Het opheffen van het verbod alleen voor verbeteringen die collectief voordeel opleveren, is moreel wellicht beter te verdedigen dan het ook toestaan van verbeteringen die alleen positionele goederen opleveren. Anders, als we iedereen zouden toestaan om verbeteringen na te streven die positionele goederen opleveren, zou er misschien weinig voordeel zijn voor het individu, of voor alle anderen, zodra de kosten voor de rest van de samenleving in aanmerking worden genomen, zoals bij het voorbeeld van de hoogte. Maar er kunnen voordelen zijn voor de maatschappij meer in het algemeen als we toegang verschaffen tot verbeteringen die collectief voordelige goederen creëren of ondersteunen, zoals verbeteringen aan het immuunsysteem.

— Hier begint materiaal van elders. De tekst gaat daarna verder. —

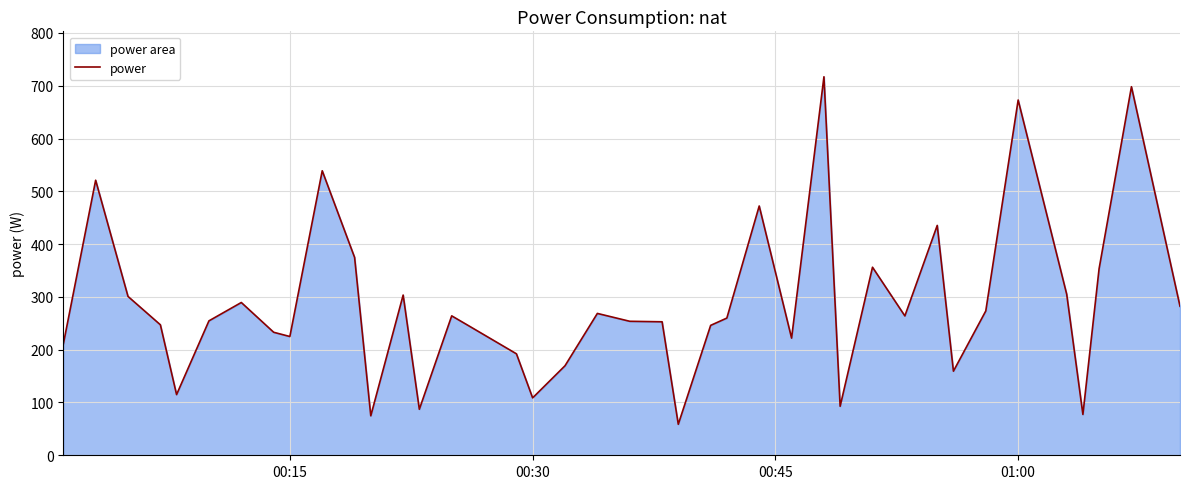

The value at 00:15 is 69.6. True or false?

False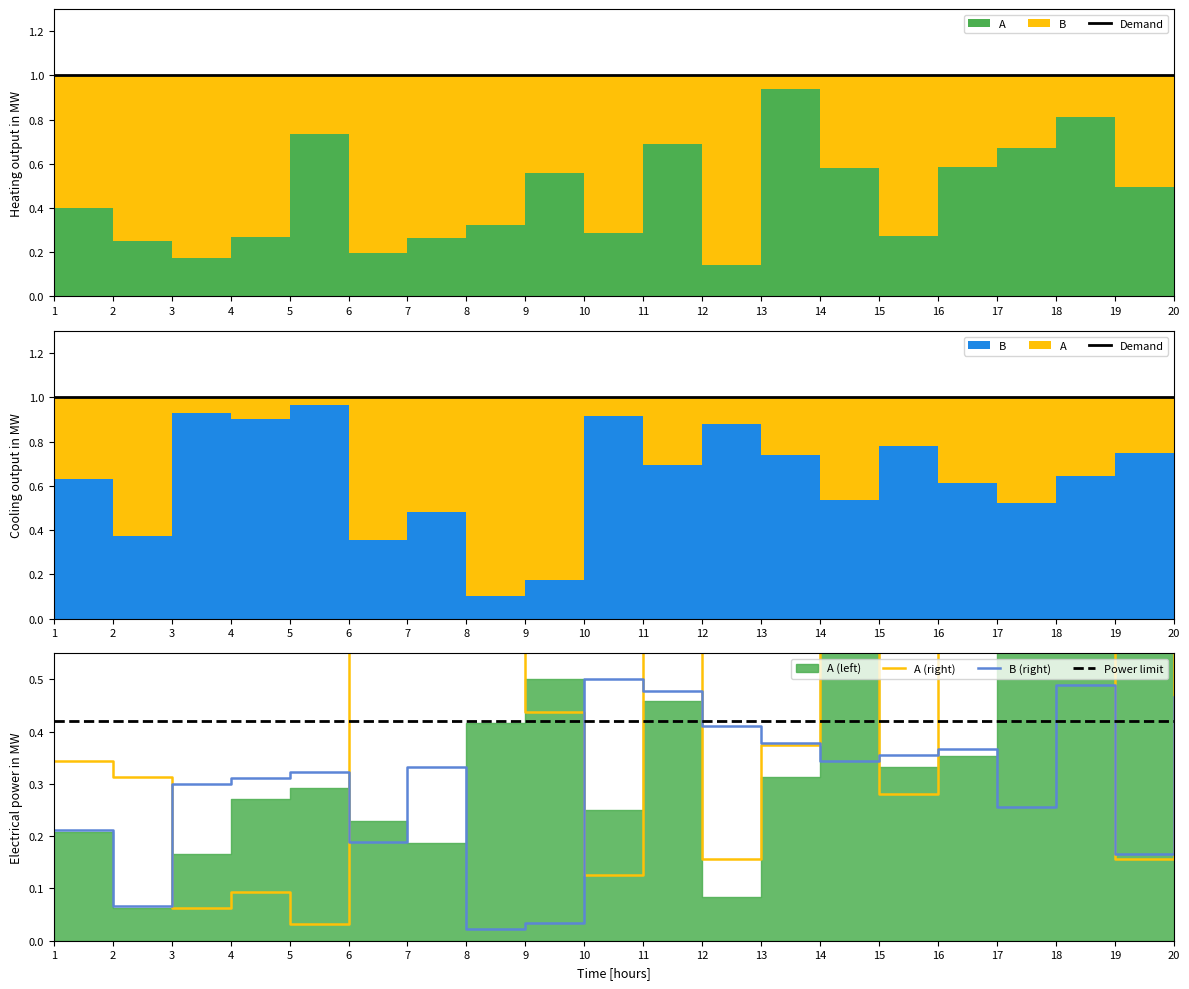

How many series are shown in this chart?

4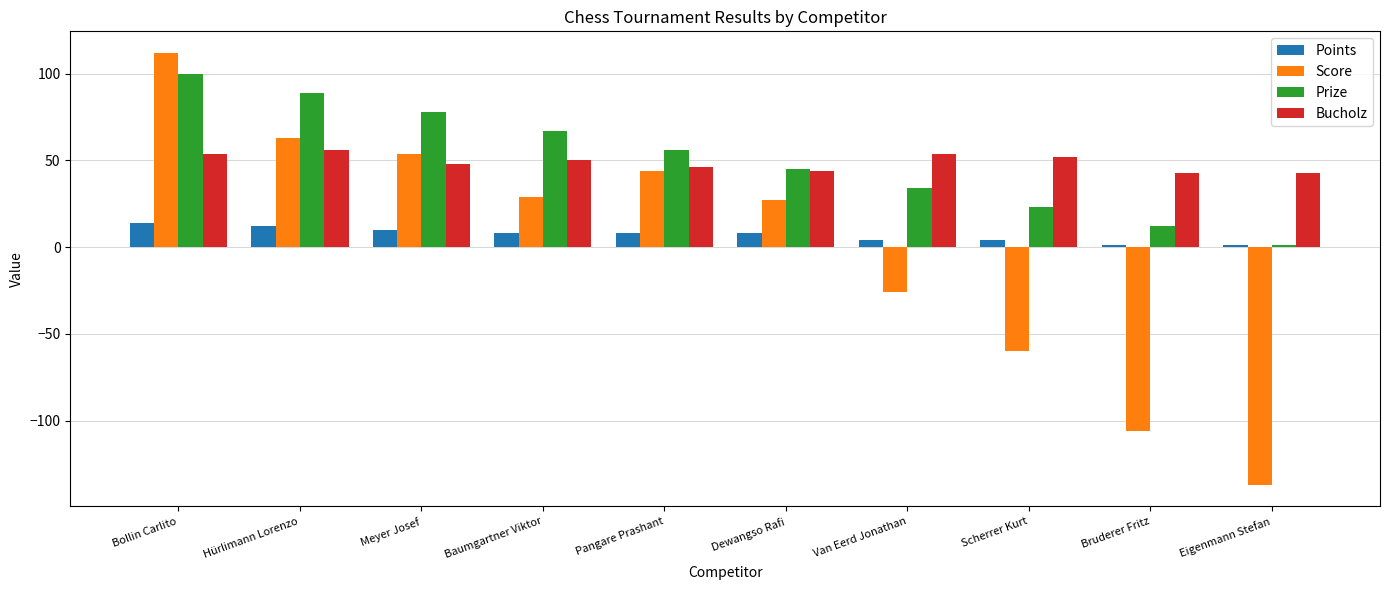

Rank the series by their maximum value, from highest to lowest.

Score, Prize, Bucholz, Points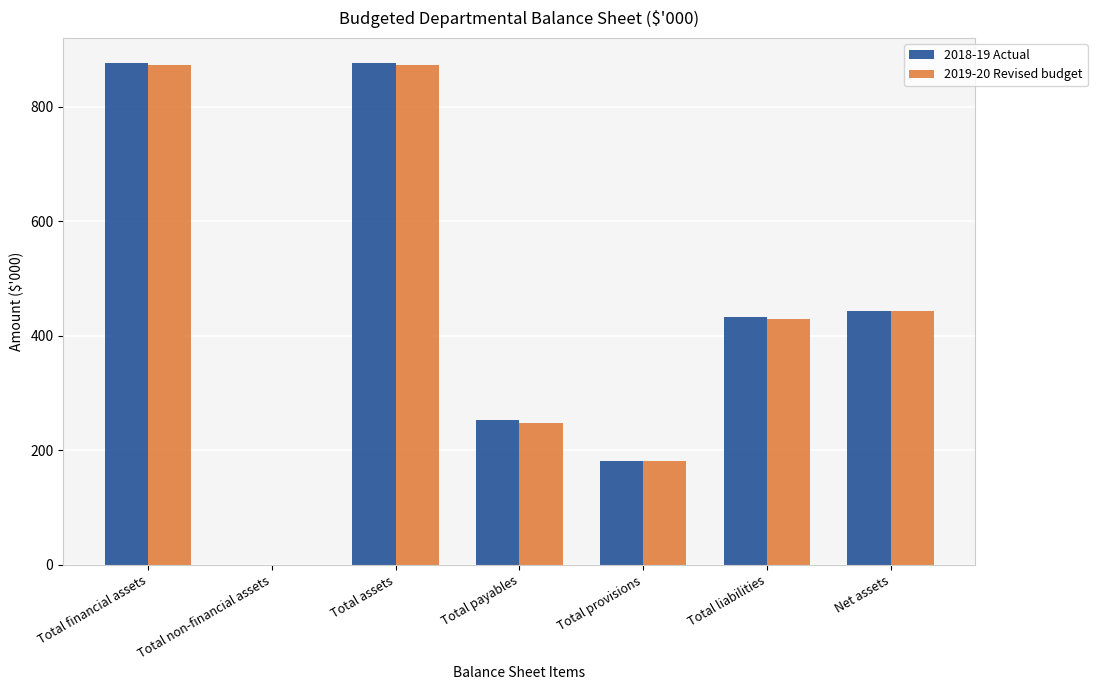

What is the total value across all series at Total liabilities?

862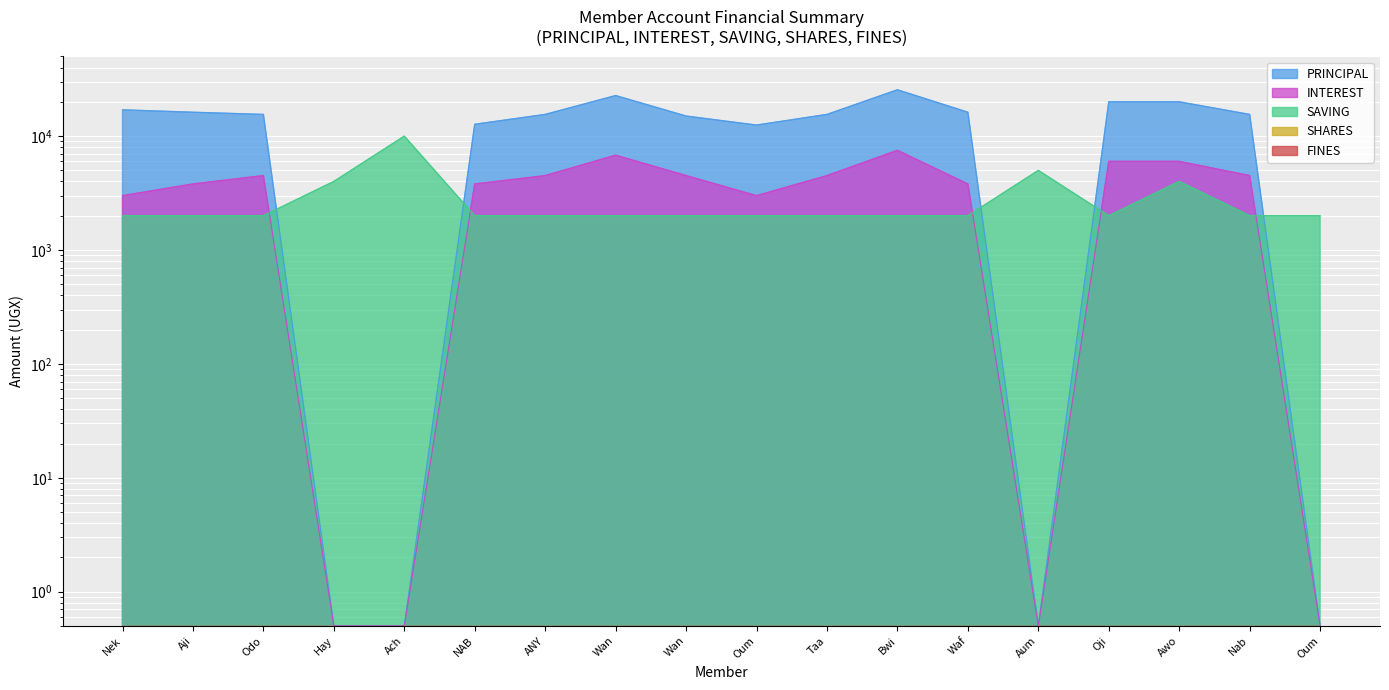

What is the minimum value for INTEREST?

0.5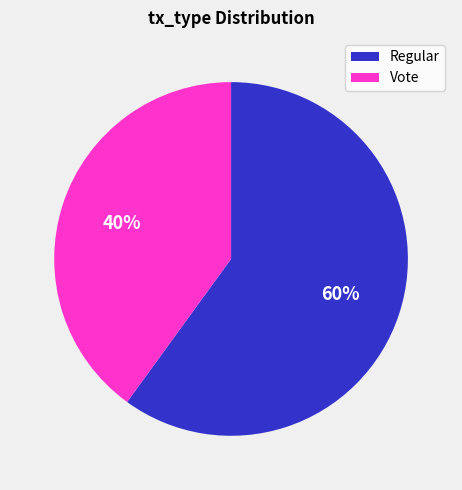

Approximately how many times larger is the value at Vote compared to Regular?

0.7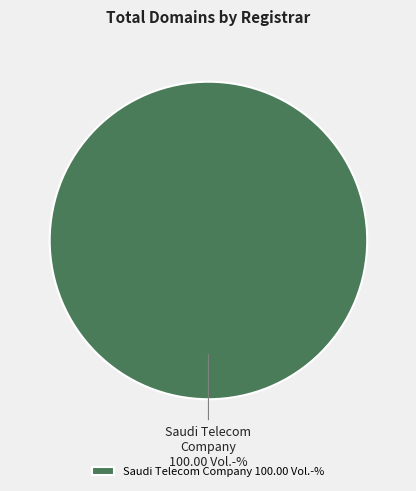

Does any single category account for the majority?

Yes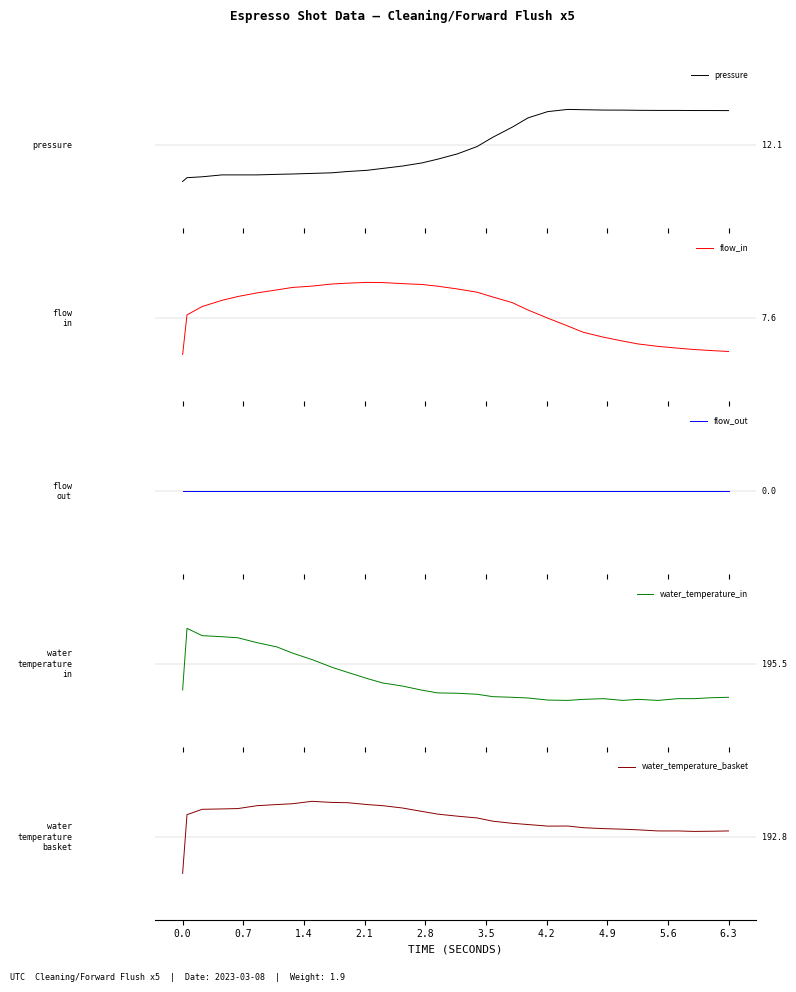

Is the value of water_temperature_in at 22 greater than the value of water_temperature_basket at 25?

No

Deskundigen en de maatschappij moeten nog beslissen wat een ethisch gebruik van genbewerking voor verbetering is, en welke voordelen verbeteringen kunnen hebben voor het individu of de maatschappij – of beide. Dit is misschien een manier om te beslissen of en hoe menselijke genetische verbetering in de toekomst zou moeten worden toegestaan.